Ironically then, considering its fixation on the internal, Ozu’s work is also far more externally satisfying than any realist work, essaying the mind on an aesthetic plane and trading in scrappy realism (less generous viewers would refer to it as lazy composition) for an elegant formalism and a composed, contained beauty. Everything in Ozu’s films exists for a purpose; nothing seems ornamental. Nor does anything seem spontaneous, fitting considering his exploration of how composed and practiced life’s everyday rhythms are. It would be easy to reduce Ozu to naturalism, but his style is much more precise and positioned, with his vision on display in every little object placement, every change of a character’s position, every frame.
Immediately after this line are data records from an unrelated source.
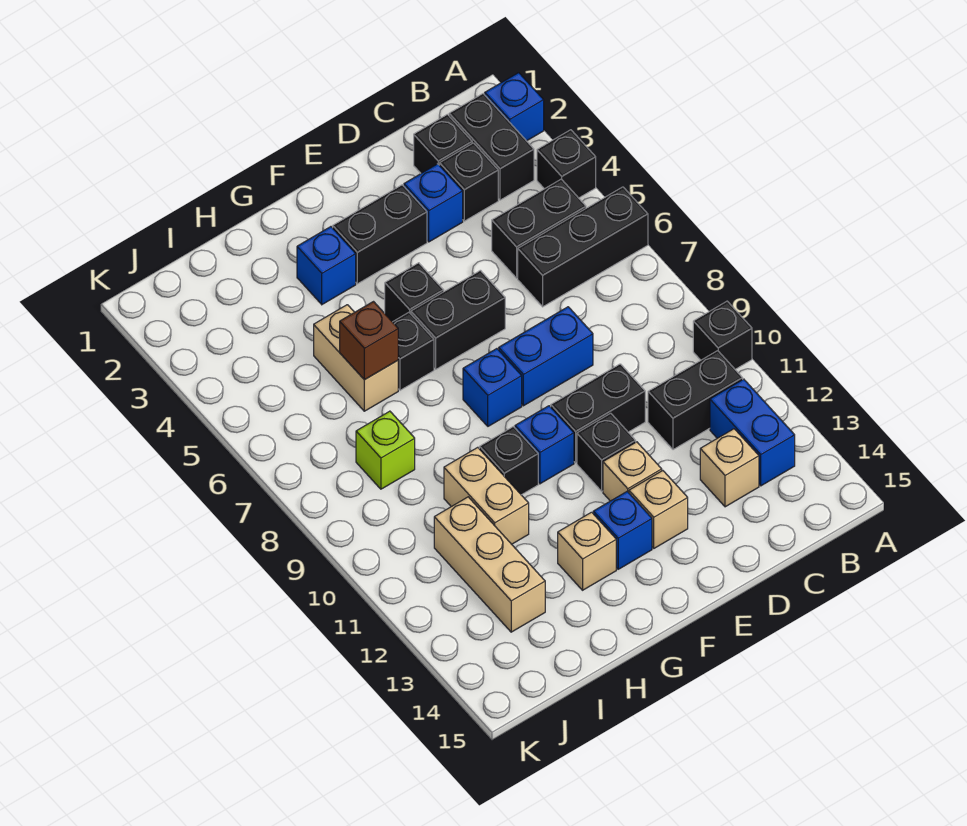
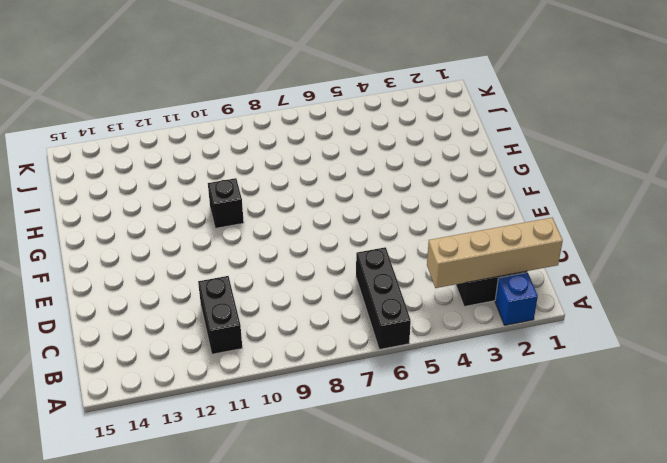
tan brick B1:B4 level 2 -> none
none -> black brick A4 level 1
none -> black brick A10 level 1
none -> black brick B5:C5 level 1
none -> blue brick B12:B13 level 1

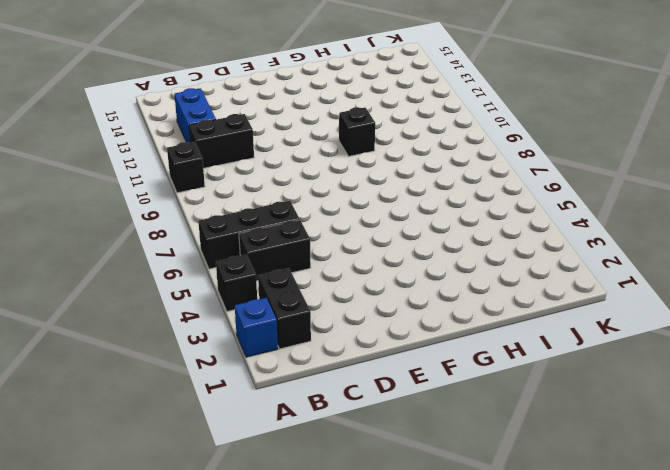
none -> black brick C2 level 1
none -> black brick C3 level 1
none -> tan brick C13 level 1
none -> blue brick D3 level 1

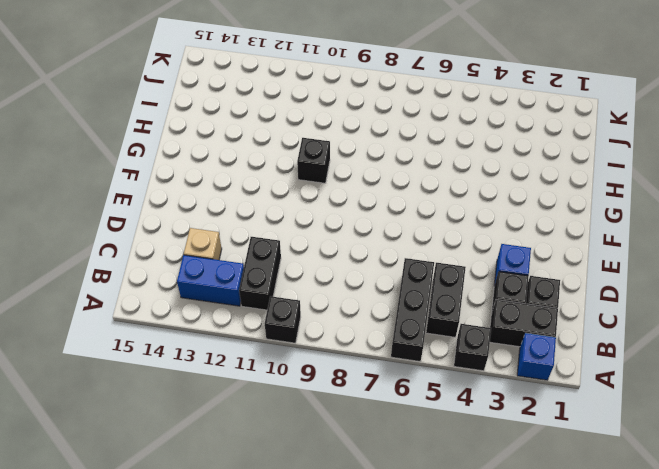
none -> blue brick D8:E8 level 1
none -> black brick D10:E10 level 1
none -> black brick E3:F3 level 1
none -> black brick E6:F6 level 1

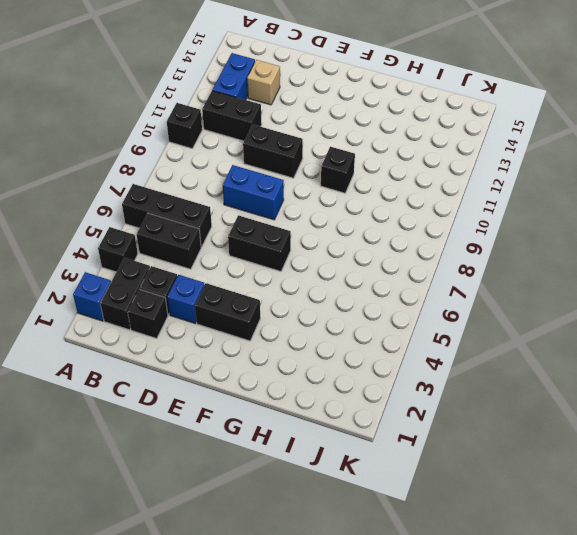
none -> black brick E11 level 1
none -> tan brick E12 level 1
none -> tan brick E13 level 1
none -> black brick F5 level 1

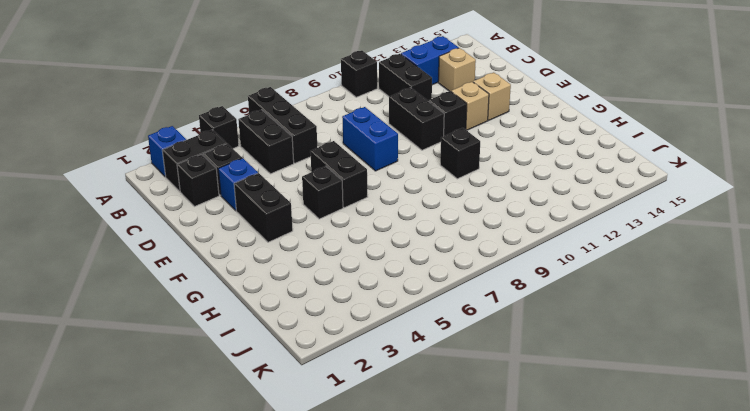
none -> blue brick F8 level 1
none -> blue brick F10 level 1
none -> blue brick F13 level 1
none -> blue brick G3 level 1

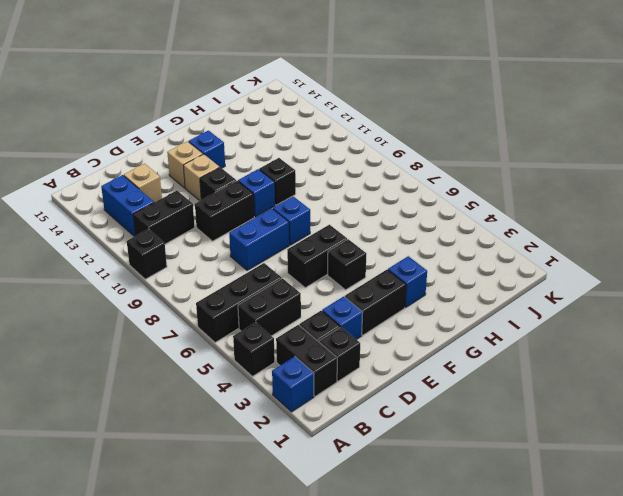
none -> black brick G6 level 1
none -> tan brick G13 level 1
none -> tan brick H5:H6 level 1
none -> tan brick H10:H11 level 1

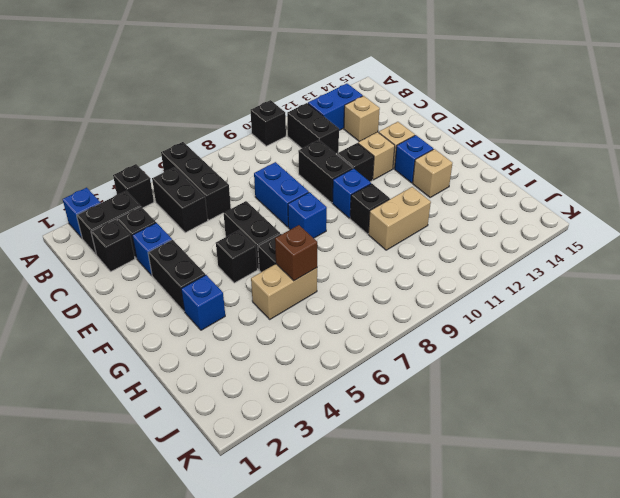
none -> lime brick I8 level 1
none -> tan brick I11:I13 level 1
He doesn’t explore how life sneaks up on us but how we spend all of our time trying to keep life from doing as much, and he defines his film in the same way, exploring our innermost selves in the slightest, deftest of strokes. If his film doesn’t feel as lively as many other art-house works from his time, that is because it is about the lack of spontaneous liveliness in so much of life, about how life keeps us from truly living. Ozu’s greatest trick: despite this, or perhaps because of it, perhaps no film ever made has more to say about that nebulous concept referred to as “life”, and certainly no film says it as perfectly.